*Stated goal*
Without skipping anything, write out each record below exactly.

*Dataset records*
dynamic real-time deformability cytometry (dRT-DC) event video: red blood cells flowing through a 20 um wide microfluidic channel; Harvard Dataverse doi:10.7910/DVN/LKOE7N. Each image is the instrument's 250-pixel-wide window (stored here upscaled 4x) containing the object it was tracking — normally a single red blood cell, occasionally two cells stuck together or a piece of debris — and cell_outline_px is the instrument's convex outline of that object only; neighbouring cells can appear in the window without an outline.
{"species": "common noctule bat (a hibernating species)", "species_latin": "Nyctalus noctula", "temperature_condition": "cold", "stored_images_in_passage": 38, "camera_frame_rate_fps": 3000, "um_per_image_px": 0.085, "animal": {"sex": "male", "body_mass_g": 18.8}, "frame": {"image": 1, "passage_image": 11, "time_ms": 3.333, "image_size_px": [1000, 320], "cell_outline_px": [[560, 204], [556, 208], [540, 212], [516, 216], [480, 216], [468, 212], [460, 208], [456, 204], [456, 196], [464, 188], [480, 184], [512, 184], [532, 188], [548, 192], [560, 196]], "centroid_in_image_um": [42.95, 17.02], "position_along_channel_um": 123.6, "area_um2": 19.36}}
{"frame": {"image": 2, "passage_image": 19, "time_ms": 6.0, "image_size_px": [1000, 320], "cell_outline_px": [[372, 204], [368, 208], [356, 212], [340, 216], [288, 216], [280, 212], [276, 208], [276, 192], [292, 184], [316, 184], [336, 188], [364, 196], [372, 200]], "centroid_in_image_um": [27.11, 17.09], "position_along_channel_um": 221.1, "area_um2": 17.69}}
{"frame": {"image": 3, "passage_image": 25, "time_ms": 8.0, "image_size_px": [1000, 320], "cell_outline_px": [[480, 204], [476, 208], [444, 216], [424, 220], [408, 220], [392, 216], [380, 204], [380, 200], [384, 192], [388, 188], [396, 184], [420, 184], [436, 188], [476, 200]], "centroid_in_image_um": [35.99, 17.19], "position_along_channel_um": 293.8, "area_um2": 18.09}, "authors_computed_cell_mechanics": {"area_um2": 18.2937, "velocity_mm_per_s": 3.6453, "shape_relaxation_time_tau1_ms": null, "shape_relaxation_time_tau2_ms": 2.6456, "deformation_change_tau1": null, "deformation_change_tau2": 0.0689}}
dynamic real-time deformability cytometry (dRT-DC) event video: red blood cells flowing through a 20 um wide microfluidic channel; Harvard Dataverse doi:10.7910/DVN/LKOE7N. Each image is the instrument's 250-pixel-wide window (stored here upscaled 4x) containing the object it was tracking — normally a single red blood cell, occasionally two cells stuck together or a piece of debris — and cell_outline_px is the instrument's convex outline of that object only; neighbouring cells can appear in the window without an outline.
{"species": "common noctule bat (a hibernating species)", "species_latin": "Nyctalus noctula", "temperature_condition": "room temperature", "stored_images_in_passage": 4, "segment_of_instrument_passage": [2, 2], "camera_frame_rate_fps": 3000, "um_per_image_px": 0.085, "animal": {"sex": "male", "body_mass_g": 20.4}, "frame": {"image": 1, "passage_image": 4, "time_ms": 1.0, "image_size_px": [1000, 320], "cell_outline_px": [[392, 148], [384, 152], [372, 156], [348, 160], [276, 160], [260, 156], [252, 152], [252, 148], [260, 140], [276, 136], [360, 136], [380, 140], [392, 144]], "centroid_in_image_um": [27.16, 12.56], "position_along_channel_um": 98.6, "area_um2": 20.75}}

*The result*
dynamic real-time deformability cytometry (dRT-DC) event video: red blood cells flowing through a 20 um wide microfluidic channel; Harvard Dataverse doi:10.7910/DVN/LKOE7N. Each image is the instrument's 250-pixel-wide window (stored here upscaled 4x) containing the object it was tracking — normally a single red blood cell, occasionally two cells stuck together or a piece of debris — and cell_outline_px is the instrument's convex outline of that object only; neighbouring cells can appear in the window without an outline.
{"species": "common noctule bat (a hibernating species)", "species_latin": "Nyctalus noctula", "temperature_condition": "cold", "stored_images_in_passage": 38, "camera_frame_rate_fps": 3000, "um_per_image_px": 0.085, "animal": {"sex": "male", "body_mass_g": 18.8}, "frame": {"image": 1, "passage_image": 11, "time_ms": 3.333, "image_size_px": [1000, 320], "cell_outline_px": [[560, 204], [556, 208], [540, 212], [516, 216], [480, 216], [468, 212], [460, 208], [456, 204], [456, 196], [464, 188], [480, 184], [512, 184], [532, 188], [548, 192], [560, 196]], "centroid_in_image_um": [42.95, 17.02], "position_along_channel_um": 123.6, "area_um2": 19.36}}
{"frame": {"image": 2, "passage_image": 19, "time_ms": 6.0, "image_size_px": [1000, 320], "cell_outline_px": [[372, 204], [368, 208], [356, 212], [340, 216], [288, 216], [280, 212], [276, 208], [276, 192], [292, 184], [316, 184], [336, 188], [364, 196], [372, 200]], "centroid_in_image_um": [27.11, 17.09], "position_along_channel_um": 221.1, "area_um2": 17.69}}
{"frame": {"image": 3, "passage_image": 25, "time_ms": 8.0, "image_size_px": [1000, 320], "cell_outline_px": [[480, 204], [476, 208], [444, 216], [424, 220], [408, 220], [392, 216], [380, 204], [380, 200], [384, 192], [388, 188], [396, 184], [420, 184], [436, 188], [476, 200]], "centroid_in_image_um": [35.99, 17.19], "position_along_channel_um": 293.8, "area_um2": 18.09}, "authors_computed_cell_mechanics": {"area_um2": 18.2937, "velocity_mm_per_s": 3.6453, "shape_relaxation_time_tau1_ms": null, "shape_relaxation_time_tau2_ms": 2.6456, "deformation_change_tau1": null, "deformation_change_tau2": 0.0689}}
dynamic real-time deformability cytometry (dRT-DC) event video: red blood cells flowing through a 20 um wide microfluidic channel; Harvard Dataverse doi:10.7910/DVN/LKOE7N. Each image is the instrument's 250-pixel-wide window (stored here upscaled 4x) containing the object it was tracking — normally a single red blood cell, occasionally two cells stuck together or a piece of debris — and cell_outline_px is the instrument's convex outline of that object only; neighbouring cells can appear in the window without an outline.
{"species": "common noctule bat (a hibernating species)", "species_latin": "Nyctalus noctula", "temperature_condition": "room temperature", "stored_images_in_passage": 4, "segment_of_instrument_passage": [2, 2], "camera_frame_rate_fps": 3000, "um_per_image_px": 0.085, "animal": {"sex": "male", "body_mass_g": 20.4}, "frame": {"image": 1, "passage_image": 4, "time_ms": 1.0, "image_size_px": [1000, 320], "cell_outline_px": [[392, 148], [384, 152], [372, 156], [348, 160], [276, 160], [260, 156], [252, 152], [252, 148], [260, 140], [276, 136], [360, 136], [380, 140], [392, 144]], "centroid_in_image_um": [27.16, 12.56], "position_along_channel_um": 98.6, "area_um2": 20.75}}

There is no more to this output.